И нередко во время этих застолий наступал эффект отстранения. Какой-то частью ума и души ты еще был погружен во всю эту суету-беготню, что кипела вокруг, — а отчасти смотрел на все уже как бы со стороны. Это тоже, конечно, было вызвано спиртом. Он, как ракетное топливо, приподнимал тебя над реальностью и выводил на орбиту, с которой ты мог наблюдать происходящее — уже будучи не всецело в него погруженным, но способным и на отстраненное созерцание. Недаром латинское spiritus означает «дух»; а дух и есть то, что уже не всецело зависит от конкретно-материального, а способно над ним воспарить.

Тем, кому доводилось пить чистый спирт (то есть большинству моих сверстников-медиков), знаком и еще один, отдаленный во времени интересный эффект. Стоит наутро, в состоянии похмельного «сушняка», выпить кружку воды — как опять начинаешь хмелеть. То есть действие спирта распространяется даже на воду и заряжает ее небывалыми ранее свойствами. Вот что делает spiritus, этот жидкий огонь: тот, которым мы грелись когда-то, который кого-то из нас опалил, но без которого не вспоминается молодость — и хирургия.

Суета


Один из наших профессоров хирургии говаривал: «Запомните, юноши: мужчину губит не работа, а суета».
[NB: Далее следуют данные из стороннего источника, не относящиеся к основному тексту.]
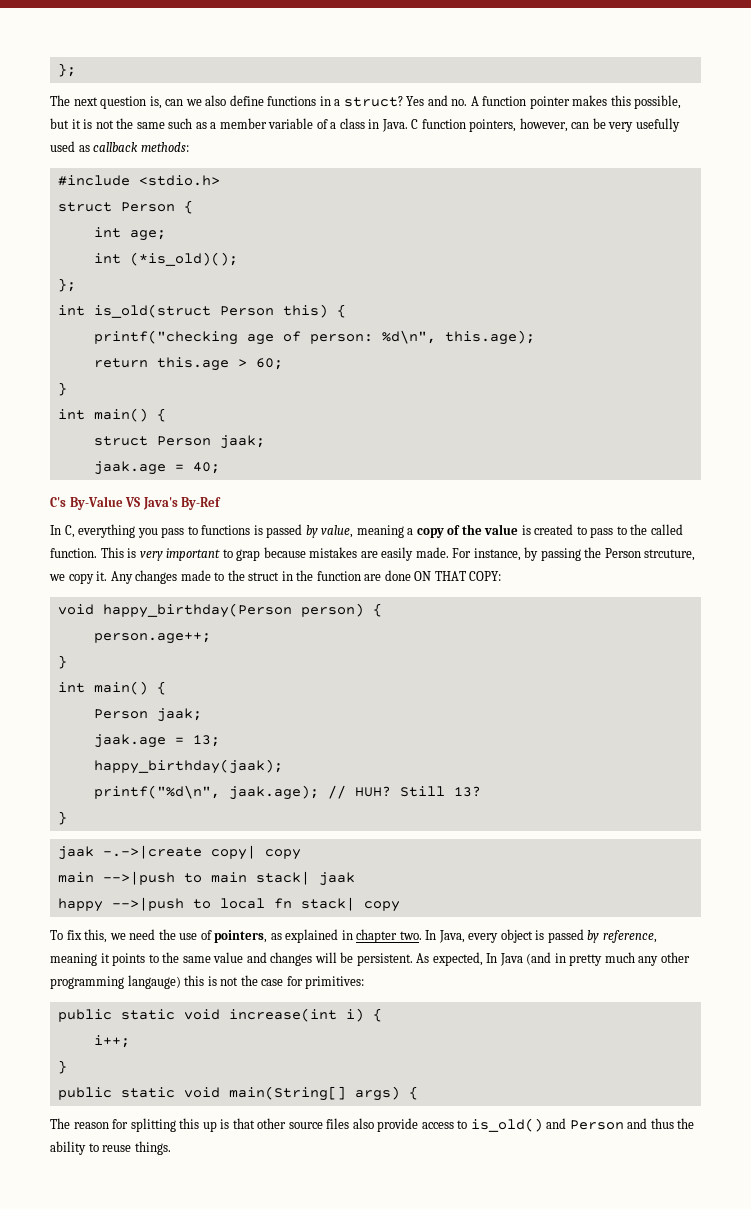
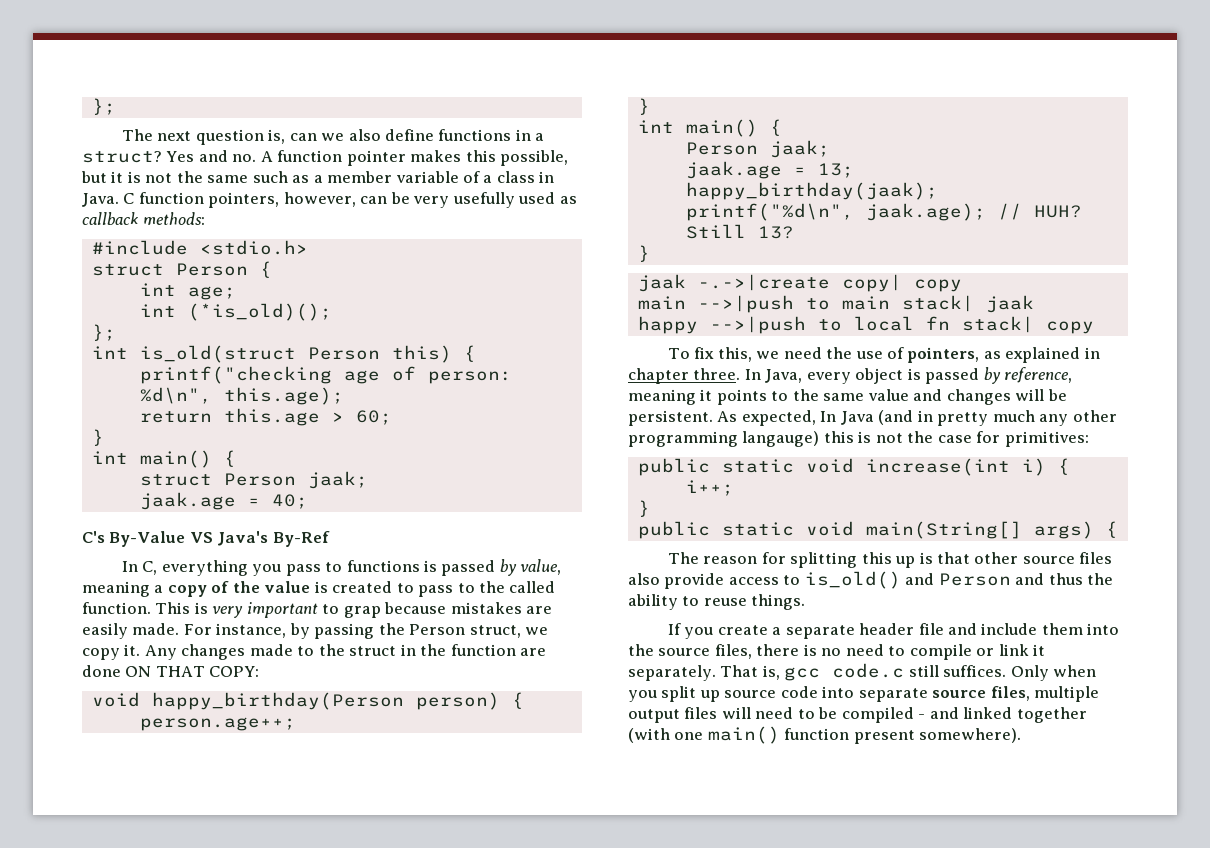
[644,549,696,561] strcuture, -> [469,625,521,638] struct,
[399,931,422,940] two. -> [693,368,741,380] three.
(171, 1148) none -> [667,623,1120,639] [628,644,1046,660] [628,663,1097,681] [628,686,1100,702] [628,707,1087,723] [628,726,1022,744] // If you create a separate header file and include them into the source files, there is no need to compile or link it separately. That is, gcc code.c still suffices. Only when you split up source code into separate source files, multiple output files will need to be compiled - and linked together (with one main() function present somewhere).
Уж если в обычной жизни ее, суеты, предостаточно — то тем более хватает ее в больнице. Порой кажется, все только и делают, что суетятся: куда-то бегут, второпях разговаривают по телефону, на ходу бросают реплики больным, пытающимся что-то спросить (а смысл этих реплик: «Отвяжись — сейчас не до тебя!»), спешно перелистывают истории болезней, пытаясь найти нужный анализ — а пока ищут, забывают о том, что искали, потому что будут отвлечены или больным, заглянувшим в дверь, или вопросом коллеги.

Даже и непонятно: кто и зачем задает такой бешеный темп работы и жизни? Умом понимаешь, что это нехорошо, что надо бы остановиться и делать все вдумчиво, основательно и неторопливо — ведь мы занимаемся вовсе не пустяками, — но трудно, почти невозможно жить, говорить, думать медленнее, чем это делают все, кто тебя окружает: трудно не разделить с больницей ее суету. Тебя словно подхватывает потоком — несет, крутит, бьет о подводные камни, — и думаешь только о том, как бы держать голову на поверхности и не нахлебаться воды. И скоро тебя самого так заводит и возбуждает эта больничная гонка, что в ином ритме ты уже не можешь существовать. Тебя раздражает и злит уже не сама суета — а те задержки и паузы, что время от времени случаются в ней.